### REQUIREMENT
Only the lines below starting at the one that contains "data['Date'] = pd.to_datetime(data['Date'])" and ending at the one that contains "# Initialize and fit AutoTS model" are to be reproduced, exactly and with both ends kept.

### Rendered images with source text
════════
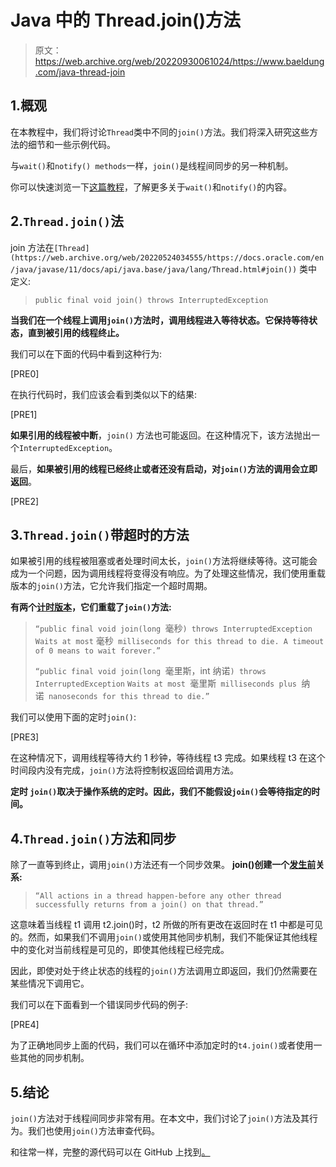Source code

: # Java 中的 Thread.join()方法

> 原文：<https://web.archive.org/web/20220930061024/https://www.baeldung.com/java-thread-join>

## 1.概观

在本教程中，我们将讨论`Thread`类中不同的`join()`方法。我们将深入研究这些方法的细节和一些示例代码。

与`wait()`和`notify() methods`一样，`join()`是线程间同步的另一种机制。

你可以快速浏览一下[这篇教程](/web/20220524034555/https://www.baeldung.com/java-wait-notify)，了解更多关于`wait()`和`notify()`的内容。

## 2.`Thread.join()`法

join 方法在`[Thread](https://web.archive.org/web/20220524034555/https://docs.oracle.com/en/java/javase/11/docs/api/java.base/java/lang/Thread.html#join())` 类中定义:

> `public final void join() throws InterruptedException`
> 

**当我们在一个线程上调用`join()`方法时，调用线程进入等待状态。它保持等待状态，直到被引用的线程终止。**

我们可以在下面的代码中看到这种行为:

[PRE0]

在执行代码时，我们应该会看到类似以下的结果:

[PRE1]

**如果引用的线程被中断**，`join()` 方法也可能返回。在这种情况下，该方法抛出一个`InterruptedException`。

最后，**如果被引用的线程已经终止或者还没有启动，对`join()`方法的调用会立即返回**。

[PRE2]

## 3.`Thread.join()`带超时的方法

如果被引用的线程被阻塞或者处理时间太长，`join()`方法将继续等待。这可能会成为一个问题，因为调用线程将变得没有响应。为了处理这些情况，我们使用重载版本的`join()`方法，它允许我们指定一个超时周期。

**有两个[计时版本](https://web.archive.org/web/20220524034555/https://docs.oracle.com/en/java/javase/11/docs/api/java.base/java/lang/Thread.html#join(long))，它们重载了`join()`方法:**

> `“public final void join(long `毫秒`) throws InterruptedException`
> `Waits at most` 毫秒` milliseconds for this thread to die. A timeout of 0 means to wait forever.”`
> 
> `“public final void join(long `毫里斯，int 纳诺`) throws InterruptedException`
> `Waits at most `毫里斯` milliseconds plus `纳诺` nanoseconds for this thread to die.”`

我们可以使用下面的定时`join()`:

[PRE3]

在这种情况下，调用线程等待大约 1 秒钟，等待线程 t3 完成。如果线程 t3 在这个时间段内没有完成，`join()`方法将控制权返回给调用方法。

**定时 `join()`取决于操作系统的定时。因此，我们不能假设`join()`会等待指定的时间。**

## 4.`Thread.join()`方法和同步

除了一直等到终止，调用`join()`方法还有一个同步效果。 **join()创建一个[发生前](https://web.archive.org/web/20220524034555/https://docs.oracle.com/javase/specs/jls/se8/html/jls-17.html#jls-17.4.5)关系:**

> `“All actions in a thread happen-before any other thread successfully returns from a join() on that thread.”`

这意味着当线程 t1 调用 t2.join()时，t2 所做的所有更改在返回时在 t1 中都是可见的。然而，如果我们不调用`join()`或使用其他同步机制，我们不能保证其他线程中的变化对当前线程是可见的，即使其他线程已经完成。

因此，即使对处于终止状态的线程的`join()`方法调用立即返回，我们仍然需要在某些情况下调用它。

我们可以在下面看到一个错误同步代码的例子:

[PRE4]

为了正确地同步上面的代码，我们可以在循环中添加定时的`t4.join()`或者使用一些其他的同步机制。

## 5.结论

`join()`方法对于线程间同步非常有用。在本文中，我们讨论了`join()`方法及其行为。我们也使用`join()`方法审查代码。

和往常一样，完整的源代码可以在 GitHub 上找到[。](https://web.archive.org/web/20220524034555/https://github.com/eugenp/tutorials/tree/master/core-java-modules/core-java-concurrency-advanced-2)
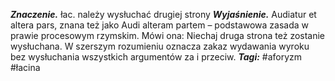 ___Znaczenie.___ łac. należy wysłuchać drugiej strony
___Wyjaśnienie.___ Audiatur et altera pars, znana też jako Audi alteram partem – podstawowa zasada w prawie procesowym rzymskim. Mówi ona: Niechaj druga strona też zostanie wysłuchana. W szerszym rozumieniu oznacza zakaz wydawania wyroku bez wysłuchania wszystkich argumentów za i przeciw.
___Tagi:___ #aforyzm #łacina 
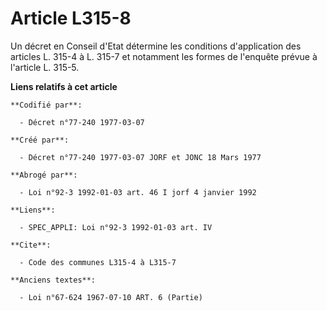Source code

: # Article L315-8

Un décret en Conseil d'Etat détermine les conditions d'application des articles L. 315-4 à L. 315-7 et notamment les formes
de l'enquête prévue à l'article L. 315-5.

**Liens relatifs à cet article**

	**Codifié par**:

	  - Décret n°77-240 1977-03-07

	**Créé par**:

	  - Décret n°77-240 1977-03-07 JORF et JONC 18 Mars 1977

	**Abrogé par**:

	  - Loi n°92-3 1992-01-03 art. 46 I jorf 4 janvier 1992

	**Liens**:

	  - SPEC_APPLI: Loi n°92-3 1992-01-03 art. IV

	**Cite**:

	  - Code des communes L315-4 à L315-7

	**Anciens textes**:

	  - Loi n°67-624 1967-07-10 ART. 6 (Partie)
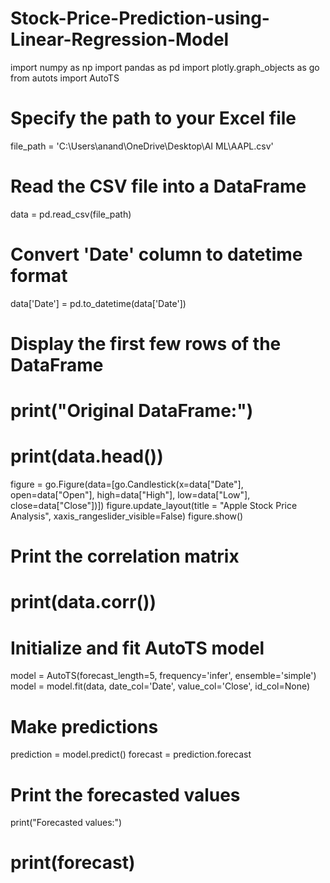 # Stock-Price-Prediction-using-Linear-Regression-Model

import numpy as np
import pandas as pd
import plotly.graph_objects as go
from autots import AutoTS

# Specify the path to your Excel file
file_path = 'C:\\Users\\anand\\OneDrive\\Desktop\\AI ML\\AAPL.csv'

# Read the CSV file into a DataFrame
data = pd.read_csv(file_path)

# Convert 'Date' column to datetime format
data['Date'] = pd.to_datetime(data['Date'])

# Display the first few rows of the DataFrame
# print("Original DataFrame:")
# print(data.head())

figure = go.Figure(data=[go.Candlestick(x=data["Date"],
                                        open=data["Open"], high=data["High"],
                                        low=data["Low"], close=data["Close"])])
figure.update_layout(title = "Apple Stock Price Analysis", xaxis_rangeslider_visible=False)
figure.show()

# Print the correlation matrix
# print(data.corr())

# Initialize and fit AutoTS model
model = AutoTS(forecast_length=5, frequency='infer', ensemble='simple')
model = model.fit(data, date_col='Date', value_col='Close', id_col=None)

# Make predictions
prediction = model.predict()
forecast = prediction.forecast

# Print the forecasted values
print("Forecasted values:")
# print(forecast)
════════
### EXERCISE ANSWER
data['Date'] = pd.to_datetime(data['Date'])

# Display the first few rows of the DataFrame
# print("Original DataFrame:")
# print(data.head())

figure = go.Figure(data=[go.Candlestick(x=data["Date"],
                                        open=data["Open"], high=data["High"],
                                        low=data["Low"], close=data["Close"])])
figure.update_layout(title = "Apple Stock Price Analysis", xaxis_rangeslider_visible=False)
figure.show()

# Print the correlation matrix
# print(data.corr())

# Initialize and fit AutoTS model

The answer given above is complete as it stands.